Debet air memang jauh menyusut, akan tetapi air terjun yang dibuat masih tetap cukuplah deras menurutku. Menurut pak Aril (bukan Ariel Peterpan lho, sebab jika dijelaskan namanya yang teringat kok muka Luna Maya sama Cut Tari), jia musim hujan jadi air yang mengalir akan berulang-kali lipat lebih deras dibanding sekarang ini. Ia tunjukkan batas ketinggian air yang tersamar hampir tidak terlihat di dinding-dinding bukit.
Wow! Sekurang-kurangnya ada ketidaksamaan ketinggian tiga mtr. di banding sekarang ini, bermakna memang debet air surut jauh. Serta itu berarti kami tidak dapat melalui sungai tempat kami menyimpan motor. Ia tunjukkan jembatan kecil panjang yang terlihat waktu kami sampai di Maidang. Itu jembatan yang perlu kami lewati untuk sampai ke air terjun ini waktu musim hujan, serta itu berarti perjalanan kaki tidak kurang dari 2 jam.Air terjun Koalat jadi arah selanjutnya sesudah pantai Tarimbang serta air terjun Laputi mesti saya coret dari rincian. Motor yang saya pinjam tidak cukuplah kuat untuk dapat ke arah pantai Tarimbang sekarang ini sebab sekarang ini tengah ada perbaikan jalan hingga jalan masih tetap berbentuk batu-batu besar yang dihampar.
Artikel Terkait : http://submitfree.esy.es/wisata/bocah-penemu-air-terjun-wai-marang/
Sebetulnya sudah sempat bisa penawaran pinjam motor yang semakin besar tetapi saya serta Trysu belumlah percaya diri gunakan motor laki (cupu sekali ya kita..) Saya pilih berkunjung ke tempat ini diakhir waktu sesudah dua teman cewek yang penempatan satu kota di Sumba Timur balik ke Kupang. Bukan tidak berani ngajak, tetapi dengan keadaan medan yang saya sendiri masih tetap ‘blank’ saya tidak berani ambil resiko ajak-ajak anak orang (jika anak monyet tidak pa-pa lah). Saya pilih ajak mereka ke Pantai Watuparunu, meskipun lebih jauh tetapi keadaan jalannya jelas bagus. Tiada guide yang temani, cuma dengan bekal info tulisan di website dari temannya Trysu serta orang pemda yang sempat ke sana bukan rintangan kami untuk ‘kesasar’.
Artikel Terkait : http://intuit.hol.es/wisata/pantai-lovina/
Serta diantara tempat yang kami lakoni, mungkin perjalanan ‘kesasar’ ini yang kata Trysu sangat terkesan. Iya, keadaan jalannya tidak sangat kronis cuma untuk motor yang kami cukuplah membuat ngeri sebab di sejumlah tikungan alami penurunan paling akhir jalannya diapit jurang di kanan kiri (untung tidak diapit jurang atas bawah). Setelah jembatan yang melewati sungai besar kota Waingapu akan ada pertigaan, serta dari sana kita masuk ke kanan tetapi semestinya bertanya masyarakat seputar (inget GPS-Gunakan Masyarakat Ditempat yo). Awalannya jalan sesudah belokan masih tetap berasa mulus, yah cuma dikit goyangan ciri khas jalan ala kabupaten lah. Panorama di samping kiri selama jalan yang terlihat ialah persawahan yang beberapa baru mulai tanam serta aliran irigasi yang airnya meluap sampai ke tepi.

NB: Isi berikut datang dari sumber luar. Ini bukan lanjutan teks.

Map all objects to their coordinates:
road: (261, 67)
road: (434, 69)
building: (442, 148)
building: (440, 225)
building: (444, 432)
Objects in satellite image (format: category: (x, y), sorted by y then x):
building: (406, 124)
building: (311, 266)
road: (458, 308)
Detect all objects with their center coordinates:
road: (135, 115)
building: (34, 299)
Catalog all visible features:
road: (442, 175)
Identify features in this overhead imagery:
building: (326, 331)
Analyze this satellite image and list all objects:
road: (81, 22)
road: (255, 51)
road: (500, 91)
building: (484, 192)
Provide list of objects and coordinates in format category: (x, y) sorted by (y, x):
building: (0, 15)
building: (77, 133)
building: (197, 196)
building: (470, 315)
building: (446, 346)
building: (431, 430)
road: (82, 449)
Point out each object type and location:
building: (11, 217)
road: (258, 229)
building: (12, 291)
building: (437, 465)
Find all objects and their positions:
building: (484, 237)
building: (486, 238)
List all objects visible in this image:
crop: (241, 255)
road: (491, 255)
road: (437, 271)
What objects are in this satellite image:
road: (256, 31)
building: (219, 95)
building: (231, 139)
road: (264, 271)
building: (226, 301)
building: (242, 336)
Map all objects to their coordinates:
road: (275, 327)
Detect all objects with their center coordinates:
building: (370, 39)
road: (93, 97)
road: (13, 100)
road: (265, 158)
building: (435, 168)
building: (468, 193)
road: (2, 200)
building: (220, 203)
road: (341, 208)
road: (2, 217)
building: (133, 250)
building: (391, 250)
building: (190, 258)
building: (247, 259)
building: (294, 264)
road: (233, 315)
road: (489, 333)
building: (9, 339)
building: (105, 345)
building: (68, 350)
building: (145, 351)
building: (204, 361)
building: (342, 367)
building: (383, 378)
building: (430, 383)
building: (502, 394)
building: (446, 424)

Artikel Terkait : http://intuit.hol.es/wisata/pantai-lovina/
Terkadang ada pula panorama cewe-cewe mandi tidak gunakan pakaian (kamu yakin??? saya sendiri pun tidak yakin kok). Jika lihat cewe.. eh aliran ini, kita akan terasa jika Waingapu itu subur serta tidak kekurangan air. Tetapi semua panorama hijau (sawah ya bukan cewe.. ngeres ah lu pikirannya) akan selesai setelah jalan naik ke arah perbukitan. Serta waktu naik ke perbukitan itu akan terasakan tandusnya perbukitan Sumba Timur waktu musim kemarau semacam ini. Serta keadaan perbukitan semacam itu yang selalu kami tempuh sampai ke Maidang. Coba ada kuda sama kopi coboy, tentu Trysu sudah jenis jagoan koboi Billy The Kid naik kerbau.